Wireless Thermochromic Platform Based on Au/SiO2 Photonic Crystals for Operando Monitoring of Catalyst Sintering with Machine Learning

Abstract

Operando monitoring of the catalyst sinter-degree during reactions is essential for achieving a stable, safe, and efficient chemical engineering process. This work introduces a wireless thermochromic platform that utilizes machine learning to correlate color changes with the sinter-degree of catalysts and to identify hot spots during chemical reactions. After being decorated with sub-2 nm Au clusters, SiO₂ photonic crystals were endowed with a distinct color change from the inherent blue hue of SiO₂ photonic crystals to the distinctive red shade associated with Au clusters, due to the gradual growth of Au clusters over a wide temperature range from 25 to 900 °C. With the assistance of an artificial neural network, a robust correlation was established between the observed color change and the sinter-degree of Au species. After training, the smart Au/SiO₂ catalyst achieved self-visualization for the sinter-degree of Au species within 12.4 μm × 12.4 μm, during CO oxidation.
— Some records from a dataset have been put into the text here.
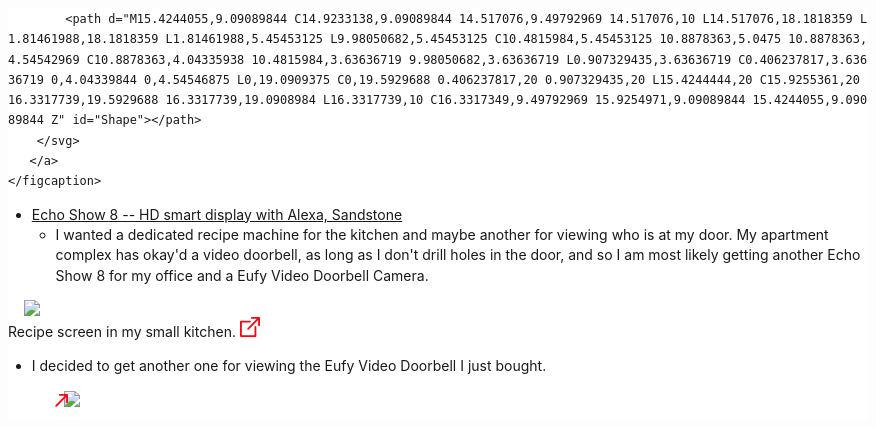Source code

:             <path d="M15.4244055,9.09089844 C14.9233138,9.09089844 14.517076,9.49792969 14.517076,10 L14.517076,18.1818359 L1.81461988,18.1818359 L1.81461988,5.45453125 L9.98050682,5.45453125 C10.4815984,5.45453125 10.8878363,5.0475 10.8878363,4.54542969 C10.8878363,4.04335938 10.4815984,3.63636719 9.98050682,3.63636719 L0.907329435,3.63636719 C0.406237817,3.63636719 0,4.04339844 0,4.54546875 L0,19.0909375 C0,19.5929688 0.406237817,20 0.907329435,20 L15.4244444,20 C15.9255361,20 16.3317739,19.5929688 16.3317739,19.0908984 L16.3317739,10 C16.3317349,9.49792969 15.9254971,9.09089844 15.4244055,9.09089844 Z" id="Shape"></path>
        </svg>
       </a>
    </figcaption>
  </figure>  

- [Echo Show 8 -- HD smart display with Alexa, Sandstone](https://www.amazon.com/dp/B07RQ3TCT2/ref=ods_gw_ha_h1_cwn_head_d_122520?pf_rd_r=VB2DSARZKJEREY62RNH7&pf_rd_p=6fe58e40-a91d-4934-af4c-89bc57e1e7f4)
  - I wanted a dedicated recipe machine for the kitchen and maybe another for viewing who is at my door. My apartment complex has okay'd a video doorbell, as long as I don't drill holes in the door, and so I am most likely getting another Echo Show 8 for my office and a Eufy Video Doorbell Camera.
  <figure>
    <img class="align-center" src="https://res.cloudinary.com/thatmacnerd/image/upload/c_scale,q_100,w_1320/v1610510764/echo-show-8.jpg" />
    <figcaption class="caption-text" style="margin-top: -1.3em;">
       Recipe screen in my small kitchen.
       <a href="https://res.cloudinary.com/thatmacnerd/image/upload/c_scale,q_100,w_1320/v1610510764/echo-show-8.jpg">
          <svg width="20px" height="20px" viewBox="0 0 20 20" version="1.1" xmlns="http://www.w3.org/2000/svg" xmlns:xlink="http://www.w3.org/1999/xlink" fill="#ff000f">
            <path d="M19.0536842,0 L11.7951267,0 C11.2940351,0 10.8877973,0.40703125 10.8877973,0.909101562 C10.8877973,1.41117187 11.2940351,1.81820312 11.7951267,1.81820312 L16.8632359,1.81820312 L7.52432749,11.1753906 C7.16998051,11.5304297 7.16998051,12.1059766 7.52432749,12.4610156 C7.7014425,12.6385156 7.93364522,12.7272656 8.16584795,12.7272656 C8.39805068,12.7272656 8.6302924,12.6385547 8.80744639,12.4609766 L18.1463938,3.10382812 L18.1463938,8.18183594 C18.1463938,8.68390625 18.5526316,9.0909375 19.0537232,9.0909375 C19.5548148,9.0909375 19.9610526,8.68390625 19.9610526,8.18183594 L19.9610526,0.909101562 C19.9610136,0.40703125 19.5547758,0 19.0536842,0 Z" id="Shape"></path>
            <path d="M15.4244055,9.09089844 C14.9233138,9.09089844 14.517076,9.49792969 14.517076,10 L14.517076,18.1818359 L1.81461988,18.1818359 L1.81461988,5.45453125 L9.98050682,5.45453125 C10.4815984,5.45453125 10.8878363,5.0475 10.8878363,4.54542969 C10.8878363,4.04335938 10.4815984,3.63636719 9.98050682,3.63636719 L0.907329435,3.63636719 C0.406237817,3.63636719 0,4.04339844 0,4.54546875 L0,19.0909375 C0,19.5929688 0.406237817,20 0.907329435,20 L15.4244444,20 C15.9255361,20 16.3317739,19.5929688 16.3317739,19.0908984 L16.3317739,10 C16.3317349,9.49792969 15.9254971,9.09089844 15.4244055,9.09089844 Z" id="Shape"></path>
        </svg>
       </a>
    </figcaption>
  </figure>

  - I decided to get another one for viewing the Eufy Video Doorbell I just bought.  
  <figure>
    <img class="align-center" src="https://res.cloudinary.com/thatmacnerd/image/upload/v1611370761/echo-show-8-office.webp" />
    <figcaption class="caption-text" style="margin-top: -1.3em;">
       <a href="https://res.cloudinary.com/thatmacnerd/image/upload/v1611370761/echo-show-8-office.webp">
          <svg width="20px" height="20px" viewBox="0 0 20 20" version="1.1" xmlns="http://www.w3.org/2000/svg" xmlns:xlink="http://www.w3.org/1999/xlink" fill="#ff000f">
            <path d="M19.0536842,0 L11.7951267,0 C11.2940351,0 10.8877973,0.40703125 10.8877973,0.909101562 C10.8877973,1.41117187 11.2940351,1.81820312 11.7951267,1.81820312 L16.8632359,1.81820312 L7.52432749,11.1753906 C7.16998051,11.5304297 7.16998051,12.1059766 7.52432749,12.4610156 C7.7014425,12.6385156 7.93364522,12.7272656 8.16584795,12.7272656 C8.39805068,12.7272656 8.6302924,12.6385547 8.80744639,12.4609766 L18.1463938,3.10382812 L18.1463938,8.18183594 C18.1463938,8.68390625 18.5526316,9.0909375 19.0537232,9.0909375 C19.5548148,9.0909375 19.9610526,8.68390625 19.9610526,8.18183594 L19.9610526,0.909101562 C19.9610136,0.40703125 19.5547758,0 19.0536842,0 Z" id="Shape"></path>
Moreover, an intelligent noninvasive platform can be constructed by patterning Au/SiO₂ photonic crystals into quick response codes, for real-time monitoring of temperature distribution at a micro-region scale (208 μm × 208 μm) within 5 ms during chemical reactions. The Au/SiO₂ thermochromic platform enables wireless data transmission and facilitates the programmable warning of abnormal hot spots in reactors. This work serves as a technical reserve for future research on the development of advanced catalysts and offers further insight into the chemical engineering process.